Send your kids back to school with immunizations up to date


By Flannery O’Neil

Special to The SUN

To celebrate the importance of immunizations throughout life — and make sure children are protected — San Juan Basin Health recognizes August as National Immunization Awareness Month.

Childhood vaccines protect against serious and potentially life-threatening diseases. When children are not vaccinated, they are at increased risk of contracting and spreading diseases to others, including babies not yet fully vaccinated and people with weakened immune systems due to cancer or other health conditions.

Children need certain vaccines to attend school. For example, children who are 4 to 6 years old are due for boosters of four vaccines: DTaP (diphtheria, tetanus and pertussis), chickenpox, MMR (measles, mumps and rubella) and polio.

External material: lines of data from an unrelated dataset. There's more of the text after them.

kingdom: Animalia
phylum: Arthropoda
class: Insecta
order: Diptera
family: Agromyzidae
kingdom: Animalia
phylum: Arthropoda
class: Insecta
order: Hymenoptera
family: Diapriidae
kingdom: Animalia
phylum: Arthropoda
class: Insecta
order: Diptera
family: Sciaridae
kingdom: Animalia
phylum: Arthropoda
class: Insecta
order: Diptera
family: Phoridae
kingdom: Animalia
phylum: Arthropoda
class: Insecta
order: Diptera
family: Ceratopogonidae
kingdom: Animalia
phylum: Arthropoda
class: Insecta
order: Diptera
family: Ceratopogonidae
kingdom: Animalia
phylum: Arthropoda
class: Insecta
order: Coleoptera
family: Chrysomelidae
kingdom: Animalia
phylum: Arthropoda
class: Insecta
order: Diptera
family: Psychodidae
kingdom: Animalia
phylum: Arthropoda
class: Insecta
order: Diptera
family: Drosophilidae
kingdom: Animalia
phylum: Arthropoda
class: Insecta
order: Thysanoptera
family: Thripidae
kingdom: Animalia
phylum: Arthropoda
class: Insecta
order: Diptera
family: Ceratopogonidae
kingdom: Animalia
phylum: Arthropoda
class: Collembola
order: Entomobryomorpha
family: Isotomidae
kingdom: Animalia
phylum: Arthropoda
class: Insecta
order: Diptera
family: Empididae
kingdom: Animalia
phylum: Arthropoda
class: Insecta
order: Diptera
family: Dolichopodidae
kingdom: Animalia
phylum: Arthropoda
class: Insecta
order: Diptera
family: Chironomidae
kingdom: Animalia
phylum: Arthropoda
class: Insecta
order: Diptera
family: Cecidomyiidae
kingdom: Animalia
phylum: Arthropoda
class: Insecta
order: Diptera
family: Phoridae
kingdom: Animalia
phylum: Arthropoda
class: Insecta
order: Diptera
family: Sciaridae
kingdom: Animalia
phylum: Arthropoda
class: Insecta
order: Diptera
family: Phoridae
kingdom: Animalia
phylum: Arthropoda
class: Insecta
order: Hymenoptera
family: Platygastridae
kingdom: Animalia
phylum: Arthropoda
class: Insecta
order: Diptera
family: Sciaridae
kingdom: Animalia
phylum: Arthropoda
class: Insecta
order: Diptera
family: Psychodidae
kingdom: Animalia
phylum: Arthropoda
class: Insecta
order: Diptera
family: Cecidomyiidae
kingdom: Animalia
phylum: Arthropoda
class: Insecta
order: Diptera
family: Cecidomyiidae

Older children, like preteens and teens, need Tdap (tetanus, diphtheria and pertussis) to attend school and other vaccines are recommended, such as MenACWY (meningococcal conjugate vaccine) and HPV (human papillomavirus) vaccines when they are 11 to 12. In addition, yearly flu vaccines are recommended for all children 6 months and older.

Parents can find out more about the required school immunizations and recommended schedule at

We encourage residents to receive their immunizations in their medical home, with their primary care provider, to ensure that their care is well coordinated and is a partnership between them and their healthcare provider. Call your provider to discuss your immunization needs.

The Vaccines for Children (VFC) program provides immunizations to children regardless of ability to pay. Children ages 0 through 18 years may qualify based on these criteria: 1) Medicaid/eligible; 2) Native American/Native Alaskan; 3) No health insurance coverage; 4) Underinsured (health insurance does not cover vaccine services or there is vaccine cap).